*** PROVIDED INFORMATION ***
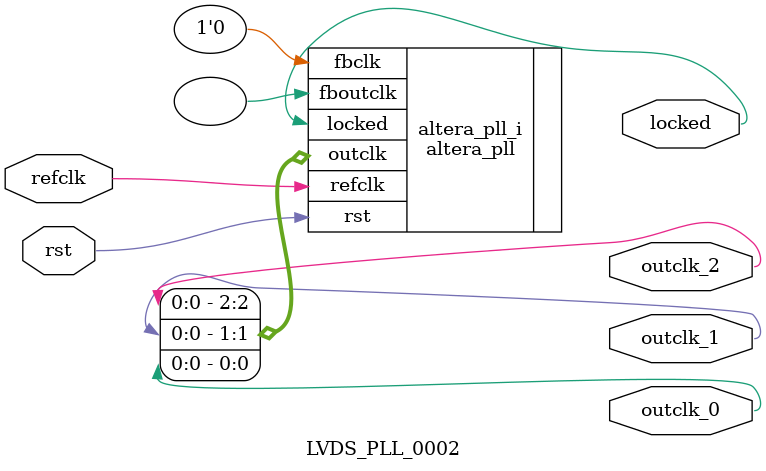
<source format=v>
`timescale 1ns/10ps
module  LVDS_PLL_0002(

	// interface 'refclk'
	input wire refclk,

	// interface 'reset'
	input wire rst,

	// interface 'outclk0'
	output wire outclk_0,

	// interface 'outclk1'
	output wire outclk_1,

	// interface 'outclk2'
	output wire outclk_2,

	// interface 'locked'
	output wire locked
);

	altera_pll #(
		.fractional_vco_multiplier("false"),
		.reference_clock_frequency("50.0 MHz"),
		.operation_mode("lvds"),
		.number_of_clocks(3),
		.output_clock_frequency0("8.000000 MHz"),
		.phase_shift0("93750 ps"),
		.duty_cycle0(50),
		.output_clock_frequency1("8.000000 MHz"),
		.phase_shift1("93750 ps"),
		.duty_cycle1(50),
		.output_clock_frequency2("2.000000 MHz"),
		.phase_shift2("468750 ps"),
		.duty_cycle2(50),
		.output_clock_frequency3("0 MHz"),
		.phase_shift3("0 ps"),
		.duty_cycle3(50),
		.output_clock_frequency4("0 MHz"),
		.phase_shift4("0 ps"),
		.duty_cycle4(50),
		.output_clock_frequency5("0 MHz"),
		.phase_shift5("0 ps"),
		.duty_cycle5(50),
		.output_clock_frequency6("0 MHz"),
		.phase_shift6("0 ps"),
		.duty_cycle6(50),
		.output_clock_frequency7("0 MHz"),
		.phase_shift7("0 ps"),
		.duty_cycle7(50),
		.output_clock_frequency8("0 MHz"),
		.phase_shift8("0 ps"),
		.duty_cycle8(50),
		.output_clock_frequency9("0 MHz"),
		.phase_shift9("0 ps"),
		.duty_cycle9(50),
		.output_clock_frequency10("0 MHz"),
		.phase_shift10("0 ps"),
		.duty_cycle10(50),
		.output_clock_frequency11("0 MHz"),
		.phase_shift11("0 ps"),
		.duty_cycle11(50),
		.output_clock_frequency12("0 MHz"),
		.phase_shift12("0 ps"),
		.duty_cycle12(50),
		.output_clock_frequency13("0 MHz"),
		.phase_shift13("0 ps"),
		.duty_cycle13(50),
		.output_clock_frequency14("0 MHz"),
		.phase_shift14("0 ps"),
		.duty_cycle14(50),
		.output_clock_frequency15("0 MHz"),
		.phase_shift15("0 ps"),
		.duty_cycle15(50),
		.output_clock_frequency16("0 MHz"),
		.phase_shift16("0 ps"),
		.duty_cycle16(50),
		.output_clock_frequency17("0 MHz"),
		.phase_shift17("0 ps"),
		.duty_cycle17(50),
		.pll_type("General"),
		.pll_subtype("General")
	) altera_pll_i (
		.rst	(rst),
		.outclk	({outclk_2, outclk_1, outclk_0}),
		.locked	(locked),
		.fboutclk	( ),
		.fbclk	(1'b0),
		.refclk	(refclk)
	);
endmodule


</source>
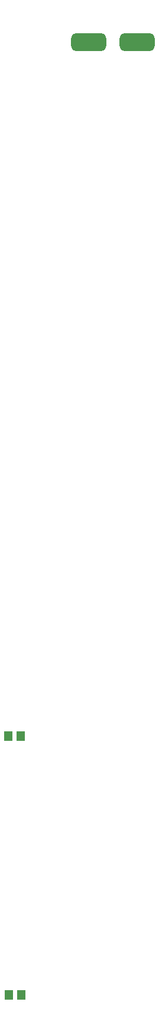
<source format=gbp>
G04*
G04 #@! TF.GenerationSoftware,Altium Limited,Altium Designer,23.2.1 (34)*
G04*
G04 Layer_Color=128*
%FSLAX45Y45*%
%MOMM*%
G71*
G04*
G04 #@! TF.SameCoordinates,6E3D6F93-4A61-4C57-BA4F-68D24251A383*
G04*
G04*
G04 #@! TF.FilePolarity,Positive*
G04*
G01*
G75*
%ADD17R,1.20000X1.40000*%
G04:AMPARAMS|DCode=107|XSize=5mm|YSize=2.5mm|CornerRadius=0.625mm|HoleSize=0mm|Usage=FLASHONLY|Rotation=0.000|XOffset=0mm|YOffset=0mm|HoleType=Round|Shape=RoundedRectangle|*
%AMROUNDEDRECTD107*
21,1,5.00000,1.25000,0,0,0.0*
21,1,3.75000,2.50000,0,0,0.0*
1,1,1.25000,1.87500,-0.62500*
1,1,1.25000,-1.87500,-0.62500*
1,1,1.25000,-1.87500,0.62500*
1,1,1.25000,1.87500,0.62500*
%
%ADD107ROUNDEDRECTD107*%
D17*
X16618900Y5644200D02*
D03*
X16798900D02*
D03*
X16808900Y1954300D02*
D03*
X16628900D02*
D03*
D107*
X18471800Y15539500D02*
D03*
X17771899Y15541499D02*
D03*
M02*

</source>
***
> **YOUR ASSIGNMENT**:
When copying the entries, drop the images and keep every line exact.

> **WRITTEN SOLUTION**:
<source format=v>
`timescale 1ns/10ps
module  LVDS_PLL_0002(

	// interface 'refclk'
	input wire refclk,

	// interface 'reset'
	input wire rst,

	// interface 'outclk0'
	output wire outclk_0,

	// interface 'outclk1'
	output wire outclk_1,

	// interface 'outclk2'
	output wire outclk_2,

	// interface 'locked'
	output wire locked
);

	altera_pll #(
		.fractional_vco_multiplier("false"),
		.reference_clock_frequency("50.0 MHz"),
		.operation_mode("lvds"),
		.number_of_clocks(3),
		.output_clock_frequency0("8.000000 MHz"),
		.phase_shift0("93750 ps"),
		.duty_cycle0(50),
		.output_clock_frequency1("8.000000 MHz"),
		.phase_shift1("93750 ps"),
		.duty_cycle1(50),
		.output_clock_frequency2("2.000000 MHz"),
		.phase_shift2("468750 ps"),
		.duty_cycle2(50),
		.output_clock_frequency3("0 MHz"),
		.phase_shift3("0 ps"),
		.duty_cycle3(50),
		.output_clock_frequency4("0 MHz"),
		.phase_shift4("0 ps"),
		.duty_cycle4(50),
		.output_clock_frequency5("0 MHz"),
		.phase_shift5("0 ps"),
		.duty_cycle5(50),
		.output_clock_frequency6("0 MHz"),
		.phase_shift6("0 ps"),
		.duty_cycle6(50),
		.output_clock_frequency7("0 MHz"),
		.phase_shift7("0 ps"),
		.duty_cycle7(50),
		.output_clock_frequency8("0 MHz"),
		.phase_shift8("0 ps"),
		.duty_cycle8(50),
		.output_clock_frequency9("0 MHz"),
		.phase_shift9("0 ps"),
		.duty_cycle9(50),
		.output_clock_frequency10("0 MHz"),
		.phase_shift10("0 ps"),
		.duty_cycle10(50),
		.output_clock_frequency11("0 MHz"),
		.phase_shift11("0 ps"),
		.duty_cycle11(50),
		.output_clock_frequency12("0 MHz"),
		.phase_shift12("0 ps"),
		.duty_cycle12(50),
		.output_clock_frequency13("0 MHz"),
		.phase_shift13("0 ps"),
		.duty_cycle13(50),
		.output_clock_frequency14("0 MHz"),
		.phase_shift14("0 ps"),
		.duty_cycle14(50),
		.output_clock_frequency15("0 MHz"),
		.phase_shift15("0 ps"),
		.duty_cycle15(50),
		.output_clock_frequency16("0 MHz"),
		.phase_shift16("0 ps"),
		.duty_cycle16(50),
		.output_clock_frequency17("0 MHz"),
		.phase_shift17("0 ps"),
		.duty_cycle17(50),
		.pll_type("General"),
		.pll_subtype("General")
	) altera_pll_i (
		.rst	(rst),
		.outclk	({outclk_2, outclk_1, outclk_0}),
		.locked	(locked),
		.fboutclk	( ),
		.fbclk	(1'b0),
		.refclk	(refclk)
	);
endmodule


</source>
<source format=gbp>
G04*
G04 #@! TF.GenerationSoftware,Altium Limited,Altium Designer,23.2.1 (34)*
G04*
G04 Layer_Color=128*
%FSLAX45Y45*%
%MOMM*%
G71*
G04*
G04 #@! TF.SameCoordinates,6E3D6F93-4A61-4C57-BA4F-68D24251A383*
G04*
G04*
G04 #@! TF.FilePolarity,Positive*
G04*
G01*
G75*
%ADD17R,1.20000X1.40000*%
G04:AMPARAMS|DCode=107|XSize=5mm|YSize=2.5mm|CornerRadius=0.625mm|HoleSize=0mm|Usage=FLASHONLY|Rotation=0.000|XOffset=0mm|YOffset=0mm|HoleType=Round|Shape=RoundedRectangle|*
%AMROUNDEDRECTD107*
21,1,5.00000,1.25000,0,0,0.0*
21,1,3.75000,2.50000,0,0,0.0*
1,1,1.25000,1.87500,-0.62500*
1,1,1.25000,-1.87500,-0.62500*
1,1,1.25000,-1.87500,0.62500*
1,1,1.25000,1.87500,0.62500*
%
%ADD107ROUNDEDRECTD107*%
D17*
X16618900Y5644200D02*
D03*
X16798900D02*
D03*
X16808900Y1954300D02*
D03*
X16628900D02*
D03*
D107*
X18471800Y15539500D02*
D03*
X17771899Y15541499D02*
D03*
M02*

</source>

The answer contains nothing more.